As the Anthropocene Fixed Income Institute writes on this, "Oil producers’ have increased their use of this product in the past few years, paying more to issue debt which will not dilute their credit ratings. This presents negative convexity risk for investors, meaning their exposure is increased in poor market environments."
This all points to, in varied and complex ways, (1) a likely higher cost of borrowing in the future for Canadian oil and gas production related to all of the factors above and (2) increased risks - forgetting the genuine threat of climate change for a moment, even - to the lenders entering into this highly volatile and uncertain sector.
Putting it All Together
The global energy picture is never simple. The more I learn about it, the more amazed I am that our system of moving electrons and molecules around to power our civilization works at all. But in watching it all, and particularly after this most recent IEA report, the dangers of our current economic and ecological model feel more frightening than ever.
The IISD's Setting the Pace report I think spells out some of the more concerning economic impacts to Canadians clearly. They argue, building on prior modeling from Aaron Cosbey, that even a more moderate price decline would cause significant pain if it was matched by significant price volatility.
In the volatile scenarios, GDP contributions from the oil and gas sectors in Alberta drop by an annual average of 19% to 21% out to 2050 compared to the reference case, or an average of CAD 21.8 billion to CAD 24.3 billion—more than five times the impact of the stable price scenario. Investment in the oil and gas sectors was particularly strongly affected, dropping 26% to 30% per year on average, or CAD 9.6 billion to CAD 11.2 billion. Alberta’s net exports also suffered in both volatile scenarios, and the province’s oil and gas sectors shed between 21,000 and 24,000 workers on average compared to a steady price scenario.
They, and others, are clear that the exact numbers - because of their immensity - are almost irrelevant. What's the difference between a 19% or a 21% decline in sectoral GDP to an unemployed person? Very little.

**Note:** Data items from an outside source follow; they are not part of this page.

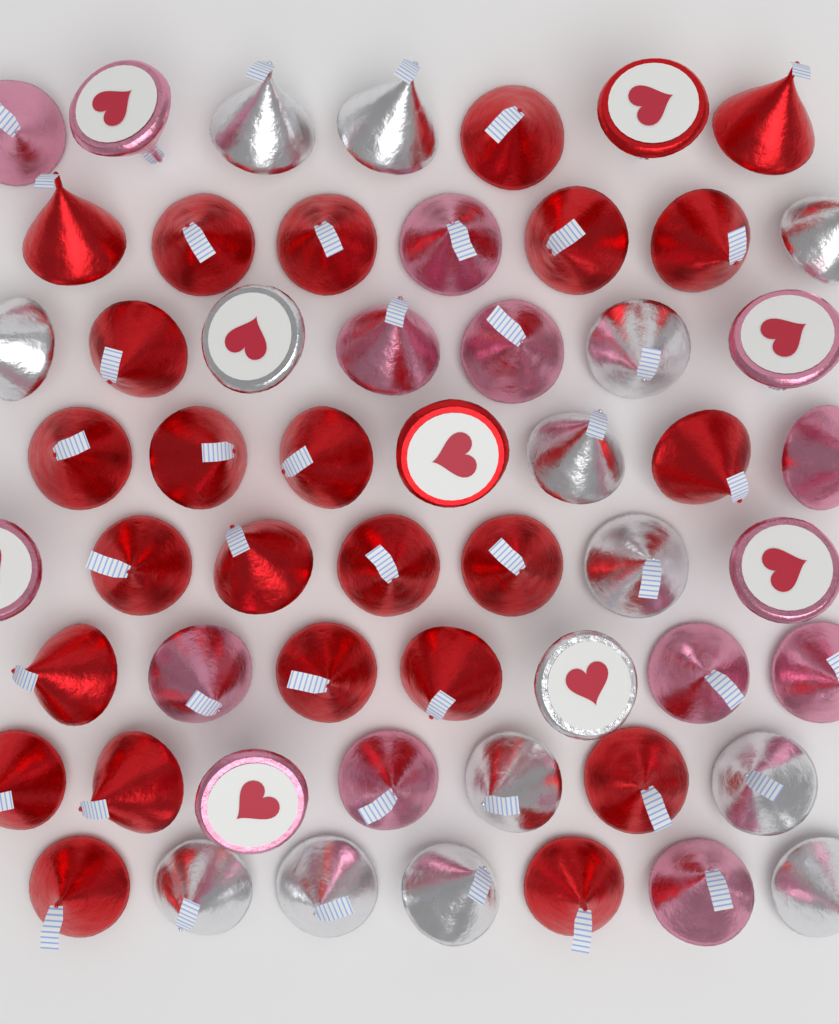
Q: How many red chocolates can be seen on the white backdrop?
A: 26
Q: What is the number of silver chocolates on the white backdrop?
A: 15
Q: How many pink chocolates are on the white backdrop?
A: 15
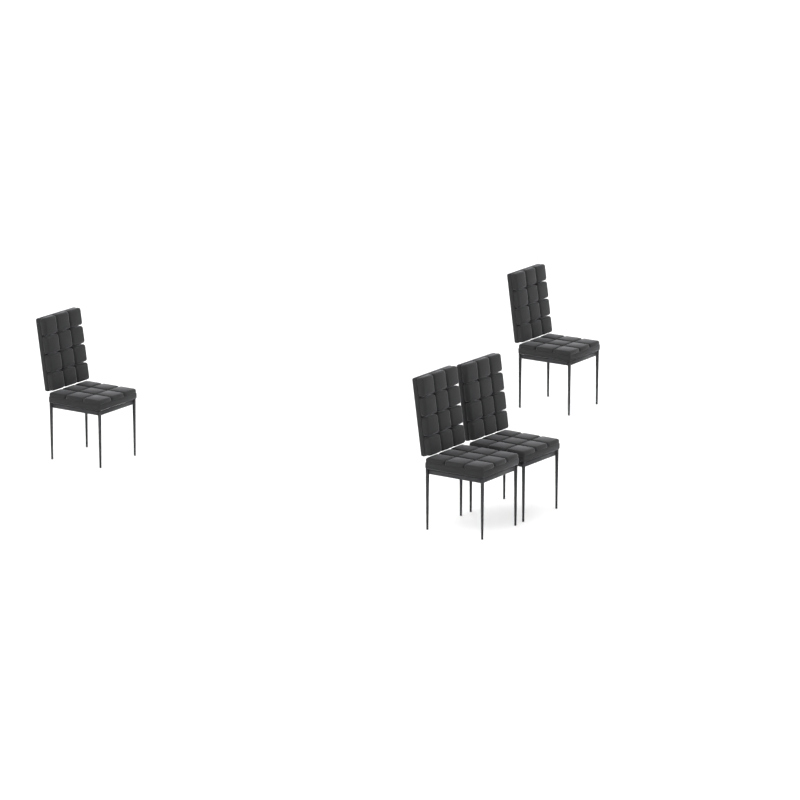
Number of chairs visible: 4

This is why a responsible and just transition, which includes acknowledging the reality of declining global oil use is so key. We can scream from the rooftops as loudly as we want things to be different, but that oh-so-cruel invisible hand appears to be pushing down on us with ever-greater strength.
The passing of the Sustainable Jobs Act recently (again, check out Megan Gordon's piece) is an important milestone here, but only just the beginning. It is an attempt, however imperfect, to grapple with the reality that Canadian workers, businesses, and governments all must: that our economy is changing in profound ways that are not entirely in our control. And far from a top-down policy agenda, as Oil 2024 shows, there are a number of self-sustaining forces that are driving shifts, too, that cannot be stopped.
Sadly, I don't expect the full reality of these challenges to sink in to Canadians just yet.
I think the momentum of the industry is still too strong and the numbers too big to see the cliff we appear to be headed towards. But I think for those of us who take the well-being of our country and its people seriously, not to mention our planet, these numbers give us the basis upon which to start laying concrete plans.
We have some room for optimism - this year Alberta completed their shockingly fast transition off of coal-powered electricity and both the national and provincial governments have done meaningful, and yes, incomplete, work to support impacted communities. We can build from this, the forward-looking plans of organizations like the Pembina Institute, and the The Transition Accelerator, and set ourselves on the pathway to where we need to go.
I feel lucky that I already get to do a little bit of that work every day.